## [Exercise description]
Give the records below again in full, exactly as written, but without any images.

## [Stored items]
# # # #
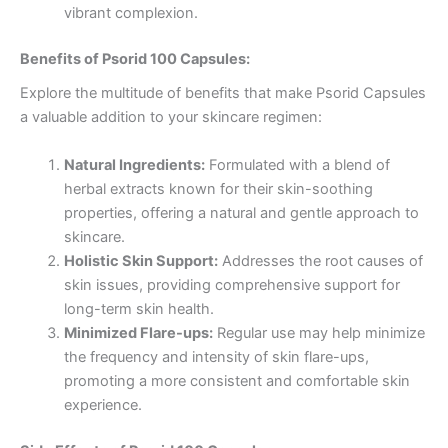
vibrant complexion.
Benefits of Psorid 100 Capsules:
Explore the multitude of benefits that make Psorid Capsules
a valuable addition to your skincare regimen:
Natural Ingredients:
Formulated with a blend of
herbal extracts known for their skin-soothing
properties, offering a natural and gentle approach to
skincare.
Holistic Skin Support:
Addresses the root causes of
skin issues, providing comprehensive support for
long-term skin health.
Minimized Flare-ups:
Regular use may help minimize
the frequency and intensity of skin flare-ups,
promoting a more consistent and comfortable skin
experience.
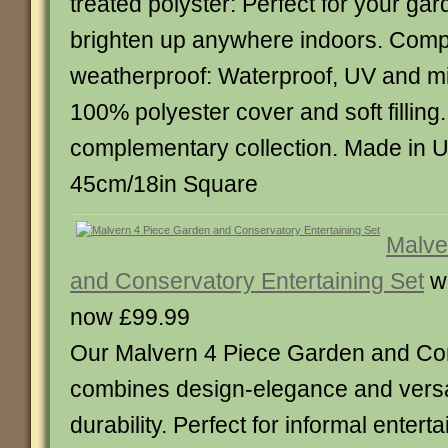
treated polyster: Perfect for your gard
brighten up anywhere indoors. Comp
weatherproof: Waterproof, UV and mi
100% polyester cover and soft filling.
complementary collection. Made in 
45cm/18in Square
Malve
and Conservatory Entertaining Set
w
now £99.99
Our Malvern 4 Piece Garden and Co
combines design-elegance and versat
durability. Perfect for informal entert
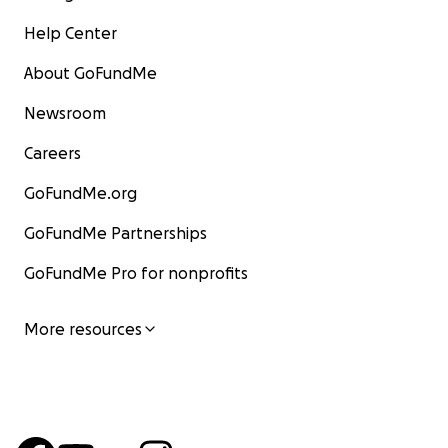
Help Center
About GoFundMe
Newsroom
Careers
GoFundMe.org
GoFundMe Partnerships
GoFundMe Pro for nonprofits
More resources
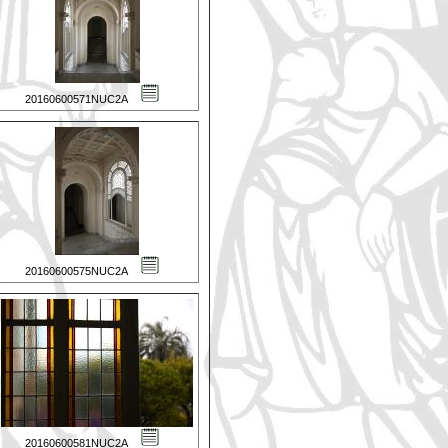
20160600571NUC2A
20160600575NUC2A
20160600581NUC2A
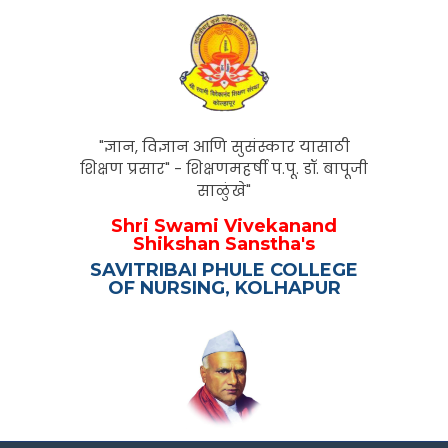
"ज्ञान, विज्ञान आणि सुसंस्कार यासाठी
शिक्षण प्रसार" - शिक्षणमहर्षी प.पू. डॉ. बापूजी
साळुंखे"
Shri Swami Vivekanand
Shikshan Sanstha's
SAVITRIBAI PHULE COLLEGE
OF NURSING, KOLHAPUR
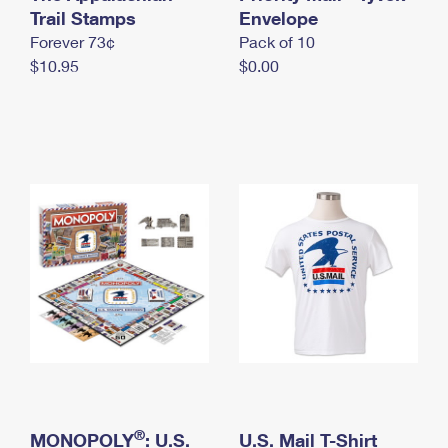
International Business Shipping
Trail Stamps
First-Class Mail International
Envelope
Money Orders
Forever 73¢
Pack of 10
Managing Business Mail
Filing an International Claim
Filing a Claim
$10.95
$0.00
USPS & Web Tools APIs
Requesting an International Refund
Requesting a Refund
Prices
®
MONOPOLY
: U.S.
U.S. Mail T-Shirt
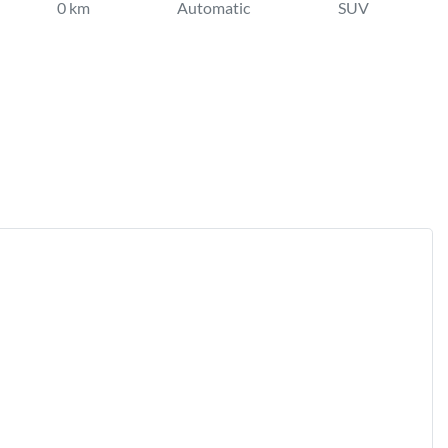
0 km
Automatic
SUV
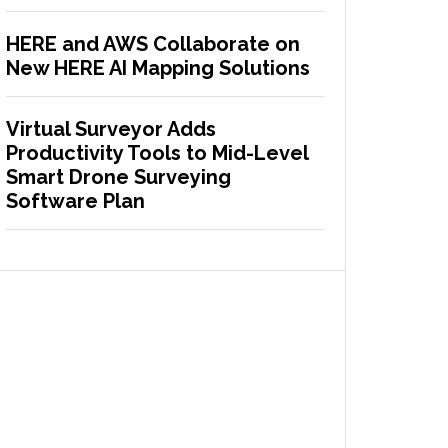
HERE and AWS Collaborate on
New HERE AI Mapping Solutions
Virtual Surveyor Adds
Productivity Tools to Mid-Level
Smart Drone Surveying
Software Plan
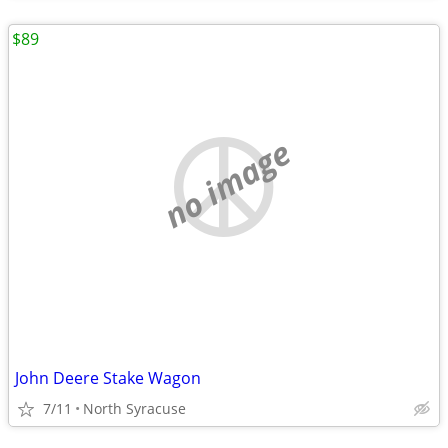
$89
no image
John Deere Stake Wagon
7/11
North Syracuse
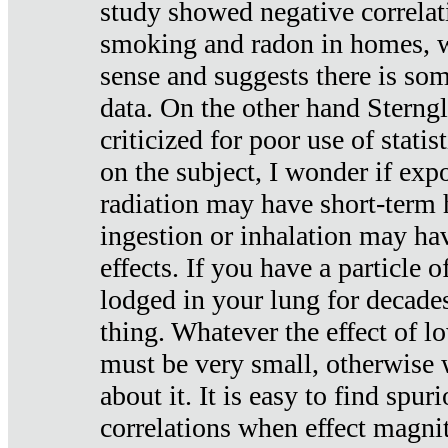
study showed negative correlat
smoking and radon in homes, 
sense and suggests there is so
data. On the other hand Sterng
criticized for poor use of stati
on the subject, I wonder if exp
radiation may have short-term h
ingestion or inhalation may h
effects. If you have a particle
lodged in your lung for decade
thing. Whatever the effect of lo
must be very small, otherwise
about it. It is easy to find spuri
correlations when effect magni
# # # #
## [Solution to this task]
vibrant complexion.
Benefits of Psorid 100 Capsules:
Explore the multitude of benefits that make Psorid Capsules
a valuable addition to your skincare regimen:
Natural Ingredients:
Formulated with a blend of
herbal extracts known for their skin-soothing
properties, offering a natural and gentle approach to
skincare.
Holistic Skin Support:
Addresses the root causes of
skin issues, providing comprehensive support for
long-term skin health.
Minimized Flare-ups:
Regular use may help minimize
the frequency and intensity of skin flare-ups,
promoting a more consistent and comfortable skin
experience.
treated polyster: Perfect for your gard
brighten up anywhere indoors. Comp
weatherproof: Waterproof, UV and mi
100% polyester cover and soft filling.
complementary collection. Made in 
45cm/18in Square
Malve
and Conservatory Entertaining Set
w
now £99.99
Our Malvern 4 Piece Garden and Co
combines design-elegance and versat
durability. Perfect for informal entert
Help Center
About GoFundMe
Newsroom
Careers
GoFundMe.org
GoFundMe Partnerships
GoFundMe Pro for nonprofits
More resources
20160600571NUC2A
20160600575NUC2A
20160600581NUC2A
"ज्ञान, विज्ञान आणि सुसंस्कार यासाठी
शिक्षण प्रसार" - शिक्षणमहर्षी प.पू. डॉ. बापूजी
साळुंखे"
Shri Swami Vivekanand
Shikshan Sanstha's
SAVITRIBAI PHULE COLLEGE
OF NURSING, KOLHAPUR
International Business Shipping
Trail Stamps
First-Class Mail International
Envelope
Money Orders
Forever 73¢
Pack of 10
Managing Business Mail
Filing an International Claim
Filing a Claim
$10.95
$0.00
USPS & Web Tools APIs
Requesting an International Refund
Requesting a Refund
Prices
®
MONOPOLY
: U.S.
U.S. Mail T-Shirt
0 km
Automatic
SUV
HERE and AWS Collaborate on
New HERE AI Mapping Solutions
Virtual Surveyor Adds
Productivity Tools to Mid-Level
Smart Drone Surveying
Software Plan
$89
no image
John Deere Stake Wagon
7/11
North Syracuse
study showed negative correlat
smoking and radon in homes, 
sense and suggests there is so
data. On the other hand Sterng
criticized for poor use of stati
on the subject, I wonder if exp
radiation may have short-term h
ingestion or inhalation may h
effects. If you have a particle
lodged in your lung for decade
thing. Whatever the effect of lo
must be very small, otherwise
about it. It is easy to find spuri
correlations when effect magni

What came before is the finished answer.